Top Quantity Execution Counts

As any performance-oriented DBA knows, it’s not just how long a query executes, but the concurrency or quantity of executions that matters when investigating performance issues. DMVs provide this information and, in more recent releases, inform you of how complete the data is with regard to concurrency issues, which can be essential to performing accurate data collection.
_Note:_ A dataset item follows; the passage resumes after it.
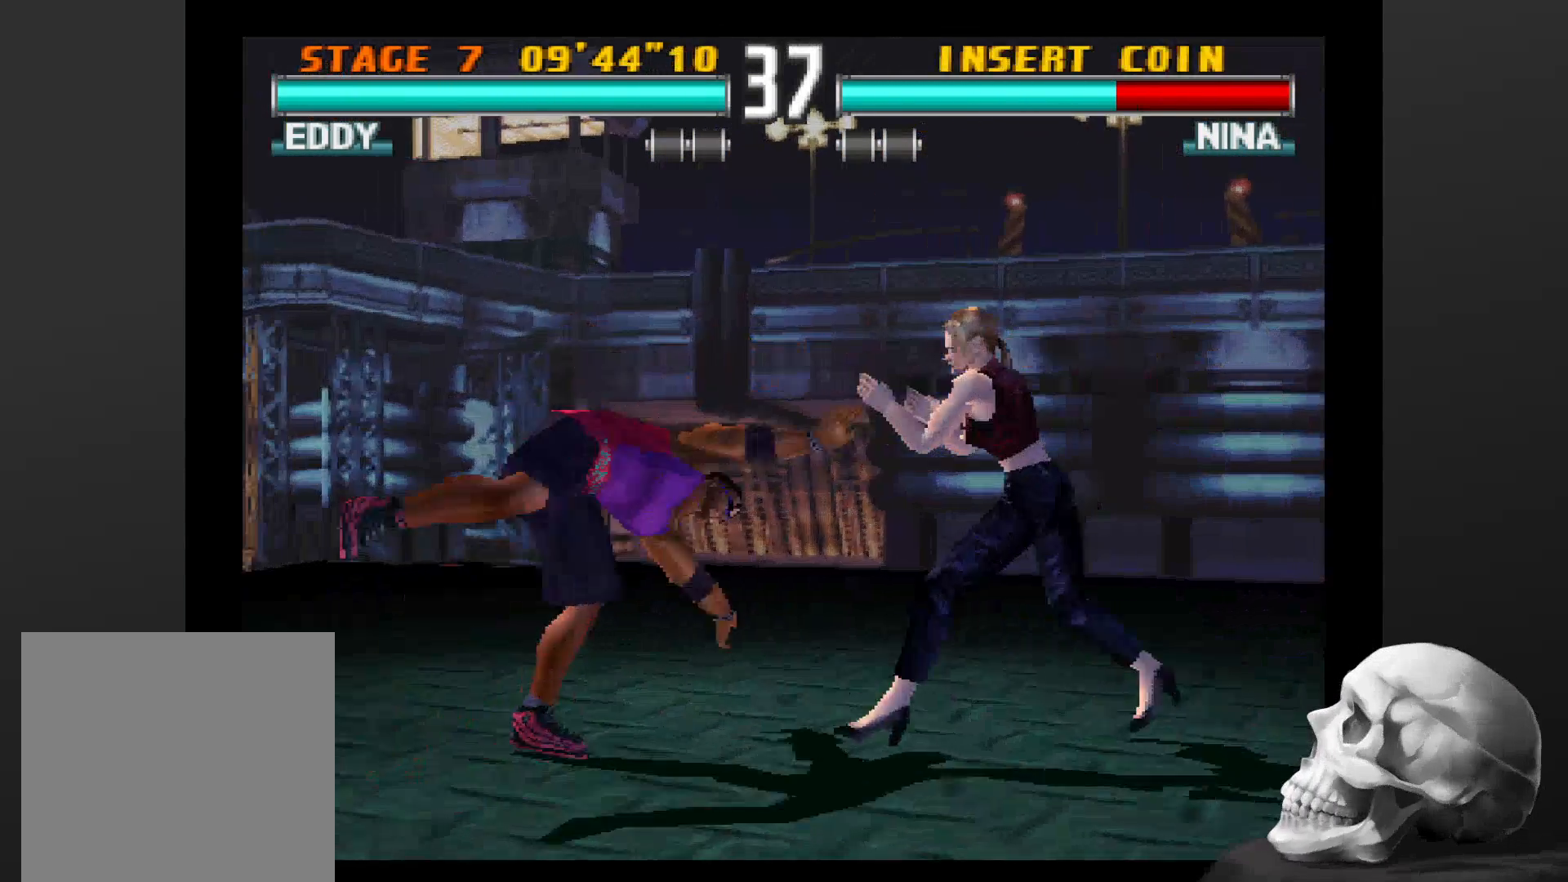
{"buttons": [], "left_stick": "center", "right_stick": "center", "events": [[33, "CIRCLE", "up"]]}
SELECT TOP 100 deqt.text AS 'Name',
           deqs.execution_count AS 'Execution Count',  
           deqs.execution_count/DATEDIFF(Second, deqs.creation_time, GetDate()) AS
'Calls/Second',
           deqs.total_worker_time/deqs.execution_count AS 'AvgWorkerTime',
           deqs.total_worker_time AS 'TotalWorkerTime',
           deqs.total_elapsed_time/deqs.execution_count AS 'AvgElapsedTime',
           deqs.max_logical_reads, deqs.max_logical_writes, deqs.total_physical_reads,
           DATEDIFF(Minute, deqs.creation_time, GetDate()) AS 'Age in Cache'
    FROM sys.dm_exec_query_stats AS deqs
    CROSS APPLY sys.dm_exec_sql_text(deqs.sql_handle) AS deqt
    WHERE deqt.dbid = db_id()
    ORDER BY deqs.execution_count DESC

The results of this query are shown in Figure 4-12. They show that a process has performed a full scan on the HumanResources.employee table 10,631 times, and they show the average worker time, average elapsed time, and so forth.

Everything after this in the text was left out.